Kitchener-Waterloo

Opioid overdoses killed 38 people in Waterloo region in 2016

Newly released data from Public Health Ontario show there were 38 overdose deaths from opioids in 2016 in Waterloo region, up from 23 in 2015.

ER visits rise dramatically between 2015 to 2017

Newly updated numbers on the Public Health Ontario opioid tracking website shows the number of people who died from an opioid overdose in 2016 was 38, up from 23 in 2015. (CBC)

There were 38 deaths from opioid overdoses in 2016 — 24 of which involved fentanyl — recently updated statistics show.

The numbers were reported on the Public Health Ontario website that tracks emergency department visits, hospitalizations and deaths due to opioid use.

The number is a jump from the 23 people who died from opioid overdoses in 2015 in Waterloo region, 22 in 2014, 22 in 2013 and 25 in 2012.

Numbers for the first part of 2017 have not yet been reported.

Fentanyl was involved in 24 deaths, followed by a three-way tie between methadone, hydromorphone and morphine, with seven each.

Oxycodone, which played a part in 11 deaths in 2012, was involved in four deaths in 2016.

When broken down by drug type, the numbers add up to more than 38 because more than one drug may have been found in the person's system.
This graph shows which drugs were involved in opioid overdose deaths in Waterloo region since 2005. The blue line that goes up dramatically in 2016 is fentanyl. (Public Health Ontario)

The number of opioid-related emergency department visits also rose sharply to a total of 251, up 149 from 2015.

The website breaks down age groups and gender for the patients who went to the emergency department in 2016:

  • Ages 0-14: 3 cases (1 boy, 2 girls).
  • Ages 15 to 24: 53 cases (31 men, 22 women).
  • Ages 25 to 44: 120 cases (80 men, 40 women).
  • Ages 45 to 64: 61 cases (31 men, 30 women).
  • Ages 65 and older: 14 cases (5 men, 9 women).

In the first three months of 2017, there were 76 emergency department visits.

This graph from Public Health Ontario shows the number of emergency department visits, hospitalizations and deaths in Waterloo region. (Public Health Ontario)

As for people who remained in hospital, the number dipped slightly from 76 cases in 2015 to 71 cases in 2016. There were 17 in the first three months of this year, up from 13 for the first three months of 2016 but down from the first three months of 2015 when there were 21 hospitalizations.

Harm reduction workers have called on Ontario to declare a public health emergency over the opioid crisis.
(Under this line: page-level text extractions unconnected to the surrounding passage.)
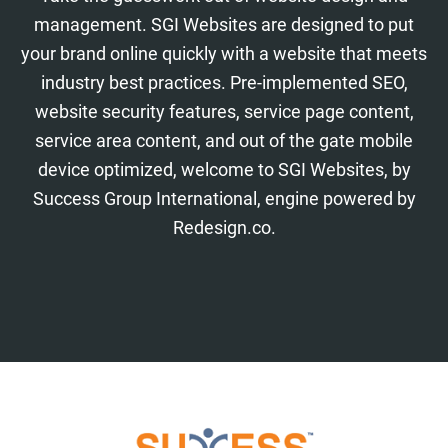
management. SGI Websites are designed to put
your brand online quickly with a website that meets
industry best practices. Pre-implemented SEO,
website security features, service page content,
service area content, and out of the gate mobile
device optimized, welcome to SGI Websites, by
Success Group International, engine powered by
Redesign.co.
In 2016, there were 865 opioid overdose deaths in the province, 352 involving fentanyl.

Premier Kathleen Wynne said her government agrees there is a public health crisis and has said it is a top priority.

"That's why I strongly reaffirmed our government's commitment to combat this crisis with additional resources," she said after receiving a letter signed by hundreds of harm reduction workers calling on the province to do more.